On Wed, Jul 1, 2009 at 3:43 AM, Roger Heflin<rogerheflin@xxxxxxxxx> wrote:
> Molinero wrote:
>>
>> Hi all
>>
>> I've lost quite a lot of data on my /home raid partition and I'm wondering
>> what exactly I did to make it happen. I'd like to know so something
>> similar
>> won't happen in the future.
>>
>> I'm pretty much a raid newbie. I setup raid1 on my home server and I'm
>> guessing that something like this happened. Please tell me if it's
>> possible.
>>
>> * Some time ago I did something to have one device fail which resulted md3
>> in having only 1 device.
>> * Time went by without me noticing (because I suck)

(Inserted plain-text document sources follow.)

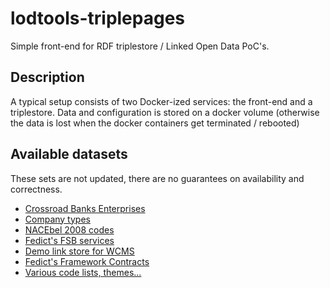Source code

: # lodtools-triplepages

Simple front-end for RDF triplestore / Linked Open Data PoC's.

## Description

A typical setup consists of two Docker-ized services: the front-end and a triplestore.
Data and configuration is stored on a docker volume
(otherwise the data is lost when the docker containers get terminated / rebooted)

## Available datasets

These sets are not updated, there are no guarantees on availability and correctness.

  * [Crossroad Banks Enterprises](doc/CBE_NACEBEL.md)
  * [Company types](doc/CBE_NACEBEL.md)
  * [NACEbel 2008 codes](doc/CBE_NACEBEL.md)
  * [Fedict's FSB services](doc/FSB.md) 
  * [Demo link store for WCMS](https://github.com/Fedict/lod-link/blob/master/README.md)
  * [Fedict's Framework Contracts](doc/PROCUREMENT.md)
  * [Various code lists, themes...](https://github.com/Fedict/lod-vocab/blob/master/README.md)
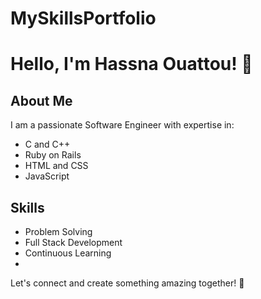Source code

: # MySkillsPortfolio

# Hello, I'm Hassna Ouattou! 👋

## About Me

I am a passionate Software Engineer with expertise in:

- C and C++
- Ruby on Rails
- HTML and CSS
- JavaScript

## Skills

- Problem Solving
- Full Stack Development
- Continuous Learning
- 
 Let's connect and create something amazing together! 🚀
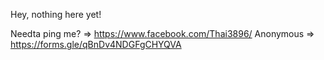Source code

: Hey, nothing here yet!<br>

Needta ping me? => <a href="https://www.facebook.com/Thai3896/">https://www.facebook.com/Thai3896/</a>
Anonymous => <a href="https://forms.gle/qBnDv4NDGFgCHYQVA">https://forms.gle/qBnDv4NDGFgCHYQVA</a>
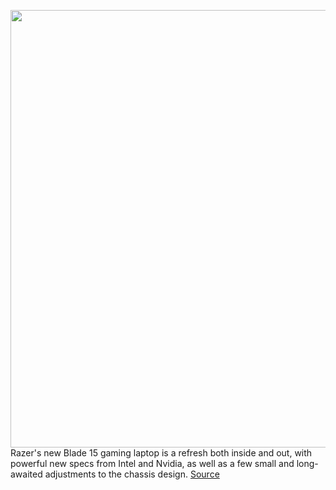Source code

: <img src='https://cdn.vox-cdn.com/thumbor/WolDR6KkoeiyHptzdM6kWfXkAt4=/0x0:2040x1360/1200x800/filters:focal(857x517:1183x843)/cdn.vox-cdn.com/uploads/chorus_image/image/66591597/razerblade15shot.0.jpg' width='700px' /><br/>
Razer's new Blade 15 gaming laptop is a refresh both inside and out, with powerful new specs from Intel and Nvidia, as well as a few small and long-awaited adjustments to the chassis design.
<a href='https://www.theverge.com/2020/4/2/21199978/razer-blade-15-2020-intel-10th-gen-i7-10875h-nvidia-rtx-2080-super-keyboard'> Source <a/>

>> * An update broke my raid setup and gave me a kernel panic (because I
>> suck).
>> Didn't put the mdadm and raid hooks in mkinitcpio.conf
>> * Booted a live-cd, mounted the drives and chrooted back into the system
>> and
>> fixed the mkinitcpio.conf
>> * Rebooted and noticed that md3 was running with only 1 device
>> * Added sdb4 to md3 and it then read 1 device with 1 spare
>> * cat /proc/mdstat started to say "recovery"
>> * All data from approx. 1 year is gone
>>
>> I guessing that the old (not updated) device was set as "master" and the
>> data on the drive (containing newer data) was overwritten by data on the
>> old
>> device - is this plausible?
>
> If the old device was brought up as md3 and had dropped out months ago, the
> data would now be the data that existed when that disk dropped off.   And
> when a device drops out, there is no mark on that device marking it as bad
> since the typical reasons for the device dropping off are that it is not
> longer talking.    And sometimes mirrors are intentionally broken for
> various reasons to preserve a copy for one reason or another such as to be
> able to back out of a serious OS upgrade that did not go well quickly.
>
> If you added the current device as a spare it would have copied the data
> from the old device over the current device.
>
> That is one thing that would make 3+ disk raid5 a bit more resistant to
> this, with a dropped off disk you could not start the array with only the
> dropped device, and with all 3, 2 of the devices will know the 3rd was
> dropped at some time in the past, and with any 2 on of those devices would
> believe the other one was marked bad.